Cornbread, fried or not, is a natural with chili, black-eyed peas, beans, fried fish, greens with smoked neck bones, stews, gumbos and whatever else appeals to you and your family.
The age-old question is whether or not to add sugar to the batter. The answer is that this is a personal choice. Some foods just don't marry well with sweet cornbread. If you serve the cornbread with honey and butter, the batter can stand up to the sugar, but chili not so much. The choice is yours.

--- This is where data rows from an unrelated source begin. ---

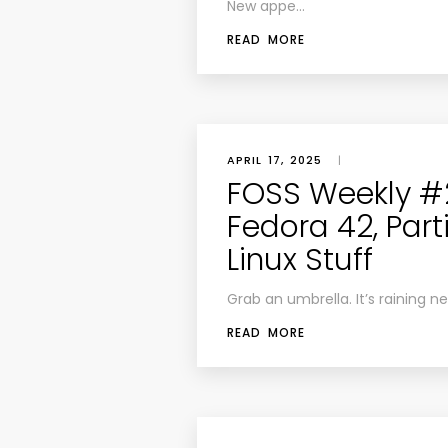
New appe…
READ MORE
APRIL 17, 2025
|
FOSS Weekly #2
Fedora 42, Par
Linux Stuff
Grab an umbrella. It’s raining n
READ MORE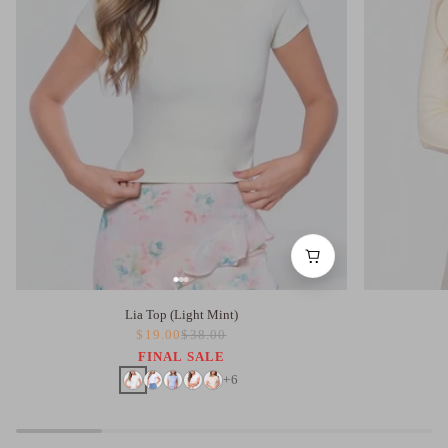
Lia Top (Light Mint)
$19.00
$38.00
FINAL SALE
+6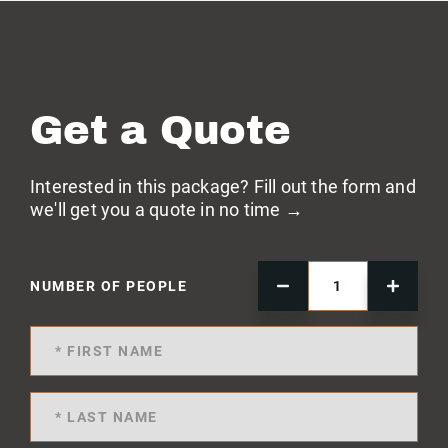
Get a Quote
Interested in this package? Fill out the form and
we'll get you a quote in no time →
NUMBER OF PEOPLE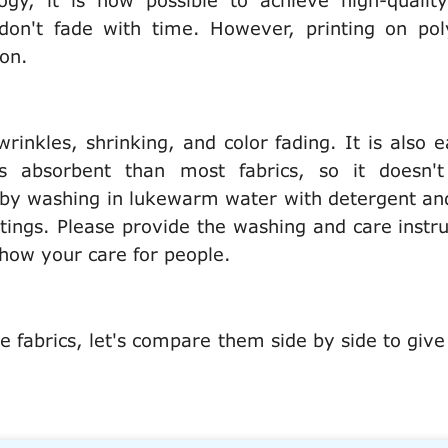
gy, it is now possible to achieve high-quality
 don't fade with time. However, printing on pol
ton.
wrinkles, shrinking, and color fading. It is also e
s absorbent than most fabrics, so it doesn't
e by washing in lukewarm water with detergent an
ings. Please provide the washing and care instru
 show your care for people.
e fabrics, let's compare them side by side to give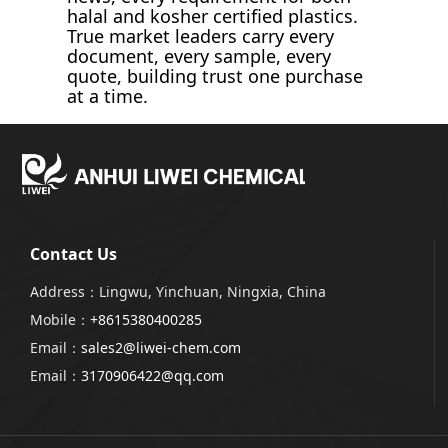
halal and kosher certified plastics.
True market leaders carry every
document, every sample, every
quote, building trust one purchase
at a time.
Contact Us
Address：Lingwu, Yinchuan, Ningxia, China
Mobile：
+8615380400285
Email：
sales2@liwei-chem.com
Email：
3170906422@qq.com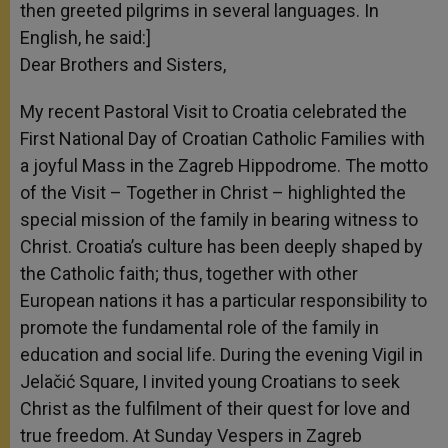
then greeted pilgrims in several languages. In
English, he said:]
Dear Brothers and Sisters,
My recent Pastoral Visit to Croatia celebrated the
First National Day of Croatian Catholic Families with
a joyful Mass in the Zagreb Hippodrome. The motto
of the Visit – Together in Christ – highlighted the
special mission of the family in bearing witness to
Christ. Croatia’s culture has been deeply shaped by
the Catholic faith; thus, together with other
European nations it has a particular responsibility to
promote the fundamental role of the family in
education and social life. During the evening Vigil in
Jelačić Square, I invited young Croatians to seek
Christ as the fulfilment of their quest for love and
true freedom. At Sunday Vespers in Zagreb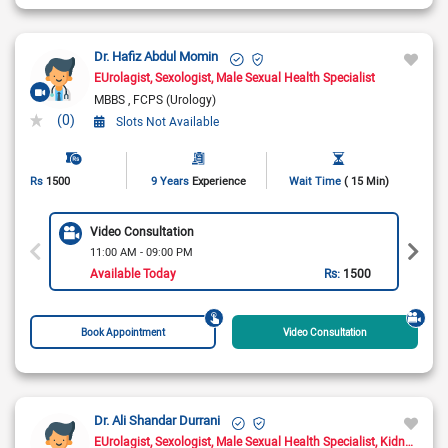
Dr. Hafiz Abdul Momin
EUrolagist
Sexologist
Male Sexual Health Specialist
MBBS
FCPS (Urology)
(0)
Slots Not Available
Rs
1500
9 Years
Experience
Wait Time
( 15 Min)
Video Consultation
11:00 AM - 09:00 PM
Available Today
Rs:
1500
Book Appointment
Video Consultation
Dr. Ali Shandar Durrani
EUrolagist
Sexologist
Male Sexual Health Specialist
Kidney Transplant Surgeon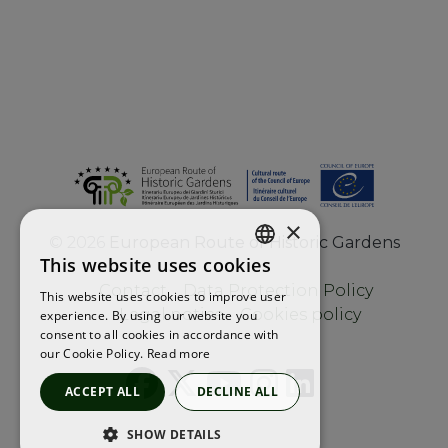
×
©
2026
European Route of Historic Gardens
This website uses cookies
ENGLISH
Contact
Data Protection Policy
This website uses cookies to improve user
FRENCH
Legal notice
Cookies policy
experience. By using our website you
consent to all cookies in accordance with
SPANISH
our Cookie Policy.
Read more
ACCEPT ALL
DECLINE ALL
SHOW DETAILS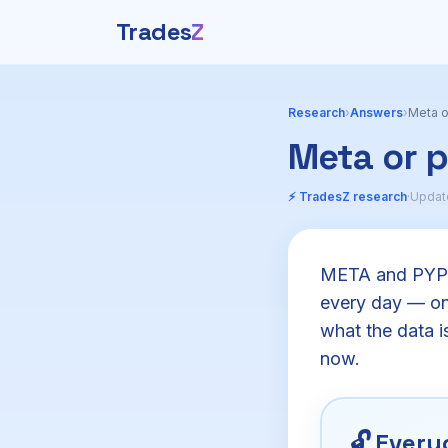
Trades
Z
Research
›
Answers
›
Meta o
Meta or 
⚡ TradesZ research
·
Updat
META and PYPL 
every day — one
what the data is
now.
🔓
Everyo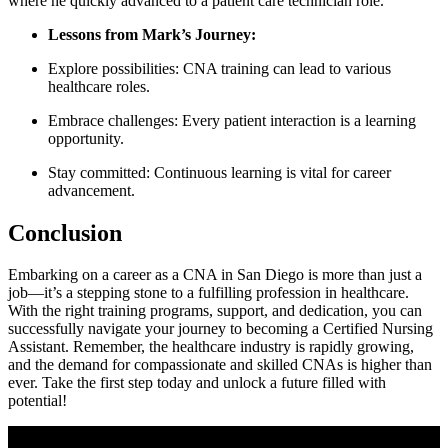
where he quickly advanced to a patient care​ technician‌ role.
Lessons from Mark’s Journey:
Explore ​possibilities: CNA training can lead to various
healthcare roles.
Embrace challenges: Every patient interaction is a ⁤learning
opportunity.
Stay⁢ committed: Continuous learning is vital for career
advancement.
Conclusion
Embarking on a career as a CNA in San Diego is ⁢more than just ‌a
job—it’s a stepping stone to a fulfilling profession in healthcare.
With ‍the right ‍training programs, support, and dedication, you can
successfully navigate your journey to becoming a Certified Nursing
Assistant. Remember, the healthcare industry is​ rapidly growing,
‌and the demand for compassionate ⁣and skilled CNAs ⁢is higher than
ever. Take the ⁢first step today and unlock a future filled ⁤with
‌potential!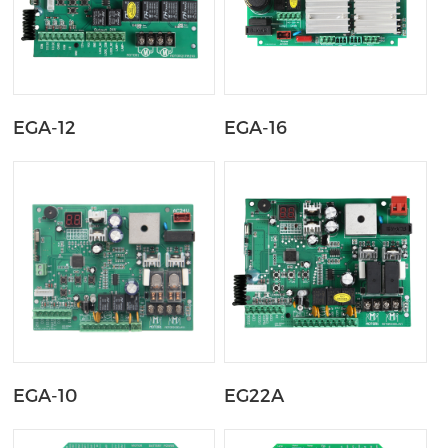
EGA-12
EGA-16
EGA-10
EG22A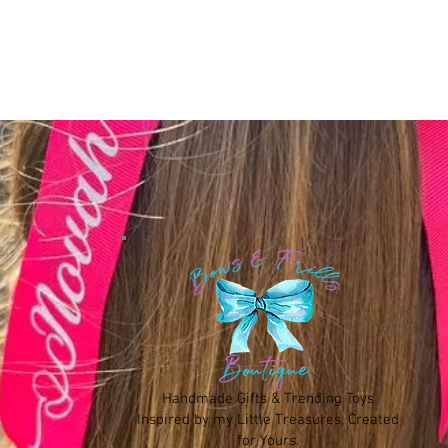
Handmade Gifts & Trending Toys
Inspired by my Little Treasures, Created
for Yours.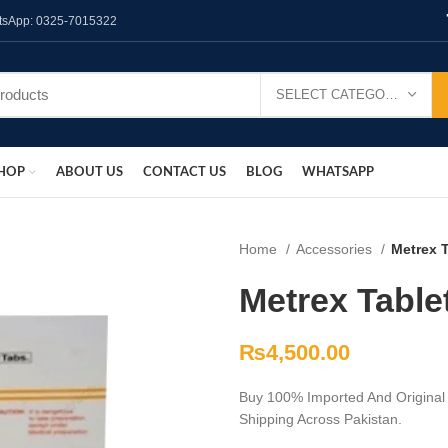
hatsApp: 0325-7015322
SELECT CATEGORY
HOP
ABOUT US
CONTACT US
BLOG
WHATSAPP
Home
Accessories
Metrex T
Metrex Table
₨
4,500.00
Buy 100% Imported And Original 
Shipping Across Pakistan.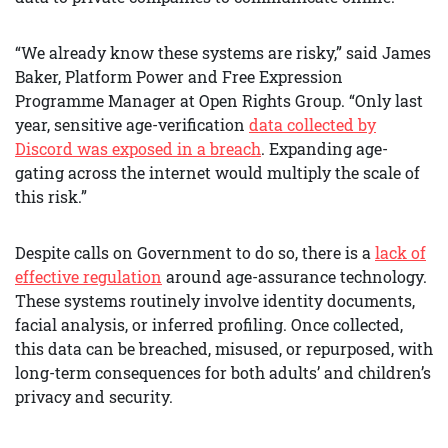
“We already know these systems are risky,” said James
Baker, Platform Power and Free Expression
Programme Manager at Open Rights Group. “Only last
year, sensitive age-verification
data collected by
Discord was exposed in a breach
. Expanding age-
gating across the internet would multiply the scale of
this risk.”
Despite calls on Government to do so, there is a
lack of
effective regulation
around age-assurance technology.
These systems routinely involve identity documents,
facial analysis, or inferred profiling. Once collected,
this data can be breached, misused, or repurposed, with
long-term consequences for both adults’ and children’s
privacy and security.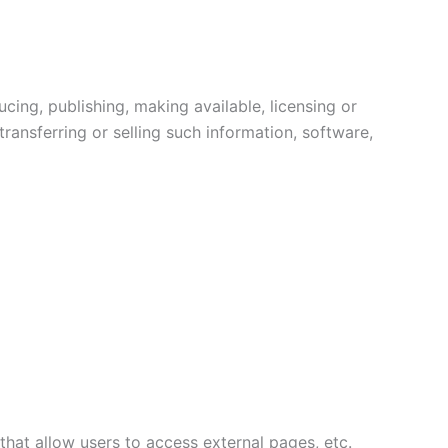
cing, publishing, making available, licensing or
ransferring or selling such information, software,
that allow users to access external pages, etc.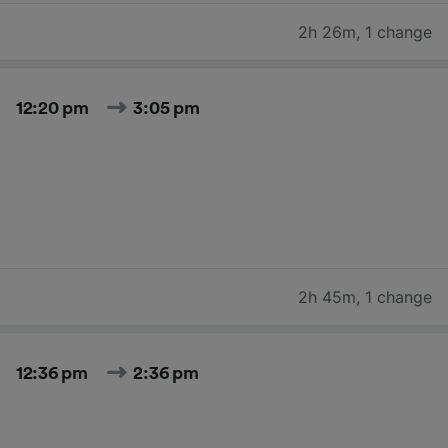
2h 26m
,
1 change
12:20 pm
3:05 pm
2h 45m
,
1 change
12:36 pm
2:36 pm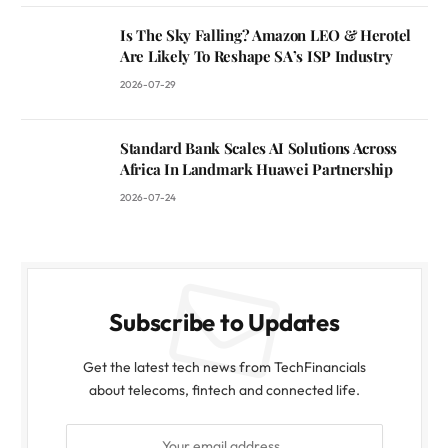
Is The Sky Falling? Amazon LEO & Herotel
Are Likely To Reshape SA’s ISP Industry
2026-07-29
Standard Bank Scales AI Solutions Across
Africa In Landmark Huawei Partnership
2026-07-24
Subscribe to Updates
Get the latest tech news from TechFinancials
about telecoms, fintech and connected life.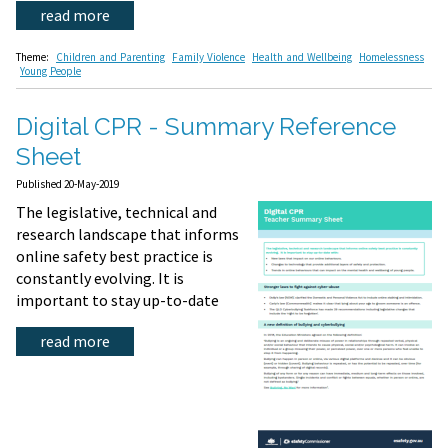
read more
Theme:
Children and Parenting
Family Violence
Health and Wellbeing
Homelessness
Young People
Digital CPR - Summary Reference
Sheet
Published 20-May-2019
The legislative, technical and
research landscape that informs
online safety best practice is
constantly evolving. It is
important to stay up-to-date
read more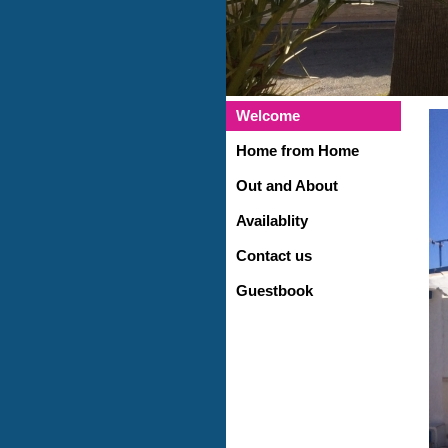
Welcome
Home from Home
Out and About
Availablity
Contact us
Guestbook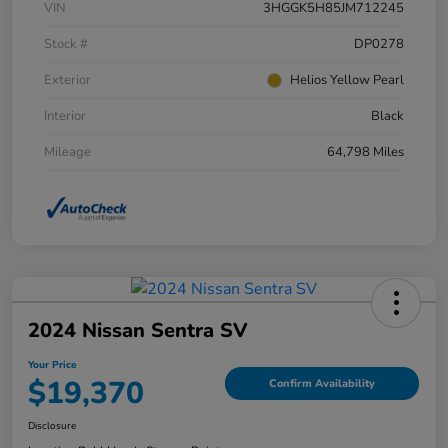
VIN
3HGGK5H85JM712245
Stock #
DP0278
Exterior
Helios Yellow Pearl
Interior
Black
Mileage
64,798 Miles
2024 Nissan Sentra SV
Your Price
$19,370
Confirm Availability
Disclosure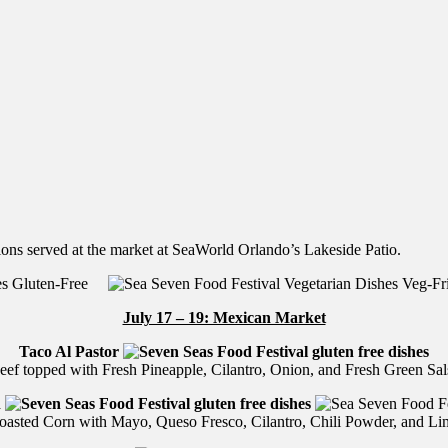
ions served at the market at SeaWorld Orlando’s Lakeside Patio.
Gluten-Free
Veg-F
July 17 – 19: Mexican Market
Taco Al Pastor
eef topped with Fresh Pineapple, Cilantro, Onion, and Fresh Green Sal
n
oasted Corn with Mayo, Queso Fresco, Cilantro, Chili Powder, and Li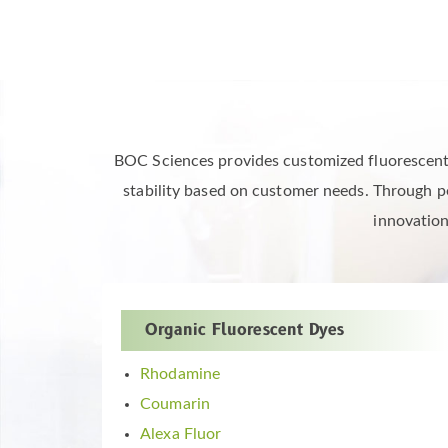
High-End Fluorescent 
BOC Sciences provides customized fluorescent dy
stability based on customer needs. Through pe
innovation
Organic Fluorescent Dyes
Rhodamine
Coumarin
Alexa Fluor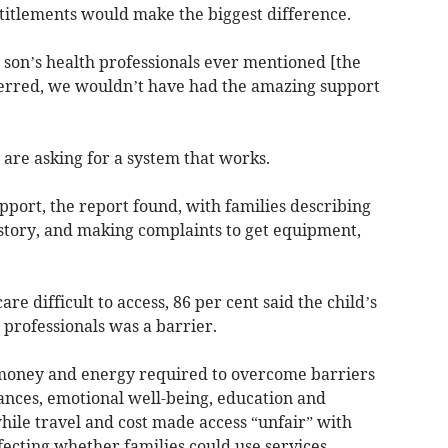
titlements would make the biggest difference.
 son’s health professionals ever mentioned [the
eferred, we wouldn’t have had the amazing support
s are asking for a system that works.
upport, the report found, with families describing
 story, and making complaints to get equipment,
e difficult to access, 86 per cent said the child’s
professionals was a barrier.
 money and energy required to overcome barriers
ances, emotional well-being, education and
while travel and cost made access “unfair” with
ecting whether families could use services,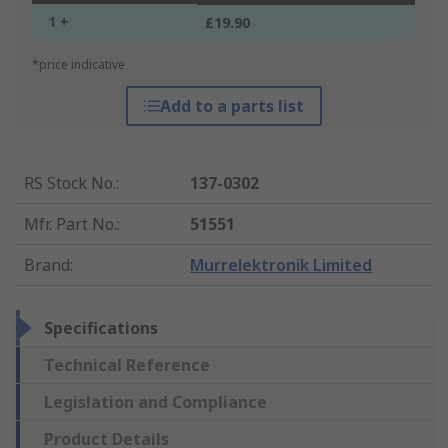
1 +
£19.90
*price indicative
Add to a parts list
RS Stock No.
:
137-0302
Mfr. Part No.
:
51551
Brand
:
Murrelektronik Limited
Specifications
Technical Reference
Legislation and Compliance
Product Details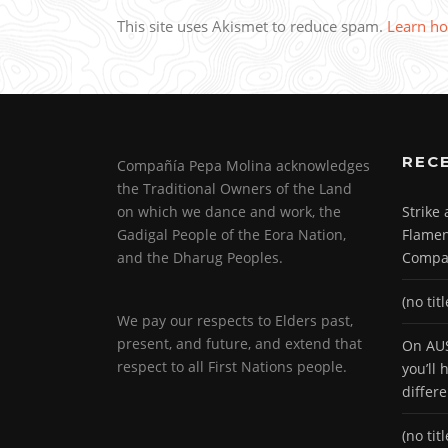
This site uses Akismet to reduce spam.
Learn ho
REC
Compañía Pepa Molina acknowledges
the Traditional Owners of the Land
on which we dance and work, the
Strike
Gadigal People of the Eora Nation,
Flamen
and the Dharug Peoples.
Compa
(no titl
We pay our respects to Elders past,
present, and future, and extend that
On AUS
respect to all First Nations people.
you’ll
differ
(no titl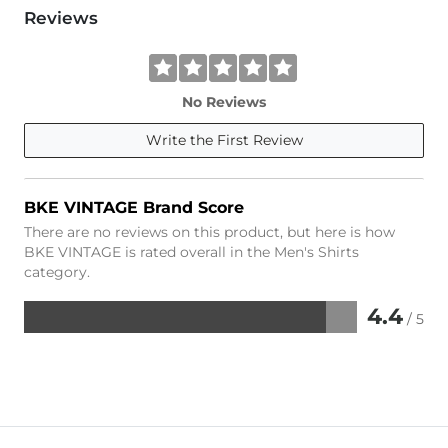
Reviews
No Reviews
Write the First Review
BKE VINTAGE Brand Score
There are no reviews on this product, but here is how
BKE VINTAGE is rated overall in the Men's Shirts
category.
4.4
/ 5
Rated
4.4
out
of
5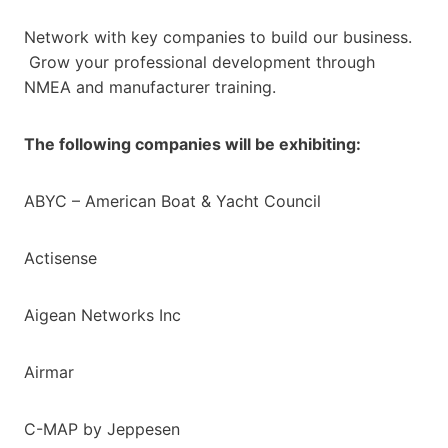
Network with key companies to build our business.
Grow your professional development through
NMEA and manufacturer training.
The following companies will be exhibiting:
ABYC – American Boat & Yacht Council
Actisense
Aigean Networks Inc
Airmar
C-MAP by Jeppesen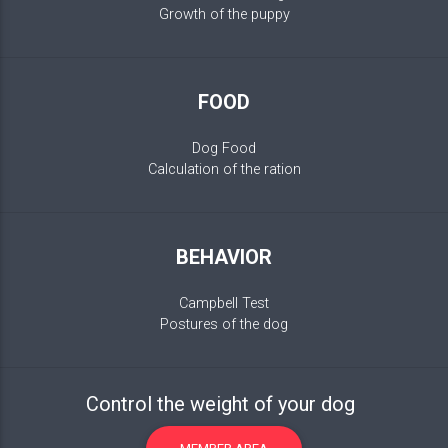
Growth of the puppy
FOOD
Dog Food
Calculation of the ration
BEHAVIOR
Campbell Test
Postures of the dog
Control the weight of your dog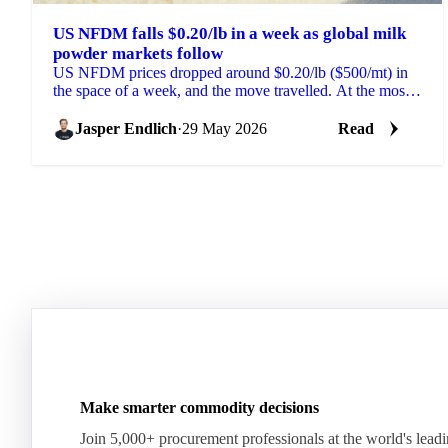
US NFDM falls $0.20/lb in a week as global milk
powder markets follow
US NFDM prices dropped around $0.20/lb ($500/mt) in
the space of a week, and the move travelled. At the most
recent GDT pulse event, NZ SMP fell $200/mt...
Jasper Endlich
·
29 May 2026
Read
Make smarter commodity decisions
Join 5,000+ procurement professionals at the world's lead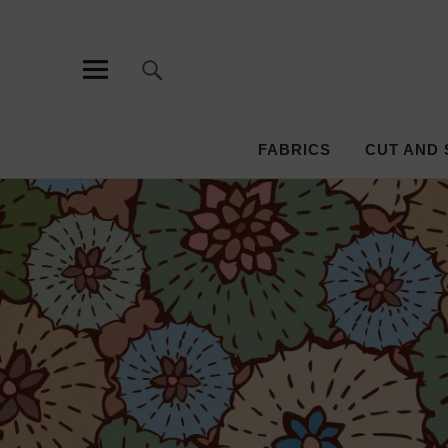
Pattern an
PATTERN, SURFACE DESIGN AND EMBROIDERY
FABRICS
CUT AND 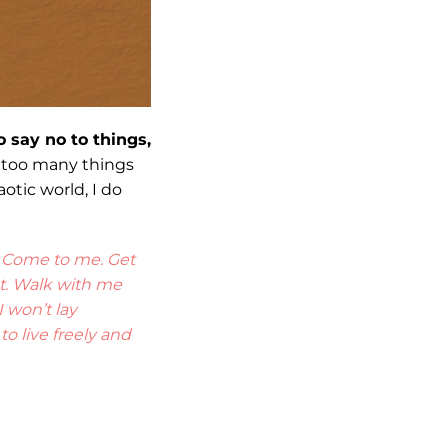
o say no to things,
t too many things
otic world, I do
? Come to me. Get
st. Walk with me
 won’t lay
o live freely and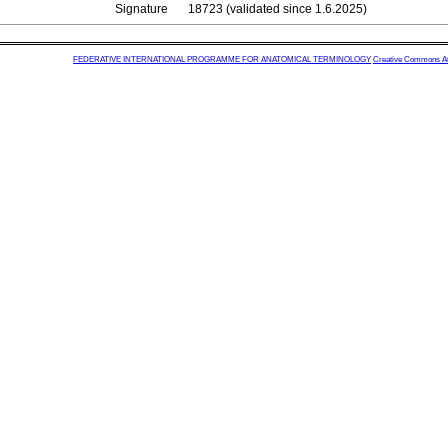
Signature
18723 (validated since 1.6.2025)
FEDERATIVE INTERNATIONAL PROGRAMME FOR ANATOMICAL TERMINOLOGY
Creative Commons Attr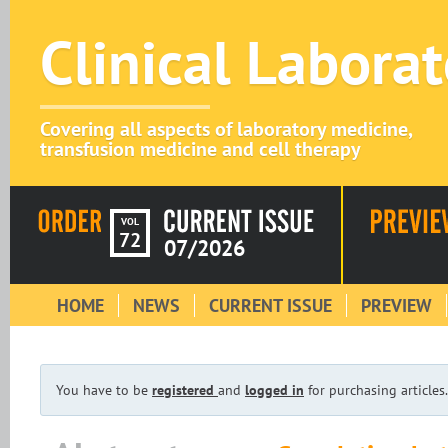
Clinical Labora
Covering all aspects of laboratory medicine,
transfusion medicine and cell therapy
VOL
72
07/2026
HOME
NEWS
CURRENT ISSUE
PREVIEW
You have to be
registered
and
logged in
for purchasing articles.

Related Recipe: Fried Hot Water Cornbread Cakes
- 2 cups cornmeal
- 1/4 teaspoon salt
- 1/4 cup self-rising flour
- 1 cup water
- 1/4 cup bacon drippings (or 1/4 cup cooking oil)
- 1/2 cup milk (or 1/2 cup buttermilk)
- 1 large egg
- Oil for frying
- In a medium bowl, mix cornmeal, salt, self-rising flour, water, bacon drippings, milk and egg to form a batter thick enough to drop out with a tablespoon.
- Heat a skillet (preferably cast-iron) until hot but not smoking. Add oil and fry the batter in one whole cake or individual portions like pancakes, flipping to cook the other side.
- Serve with honey and butter, if desired.
Note: If the skillet is too hot, the cornbread will brown on the outside and not be done on the inside.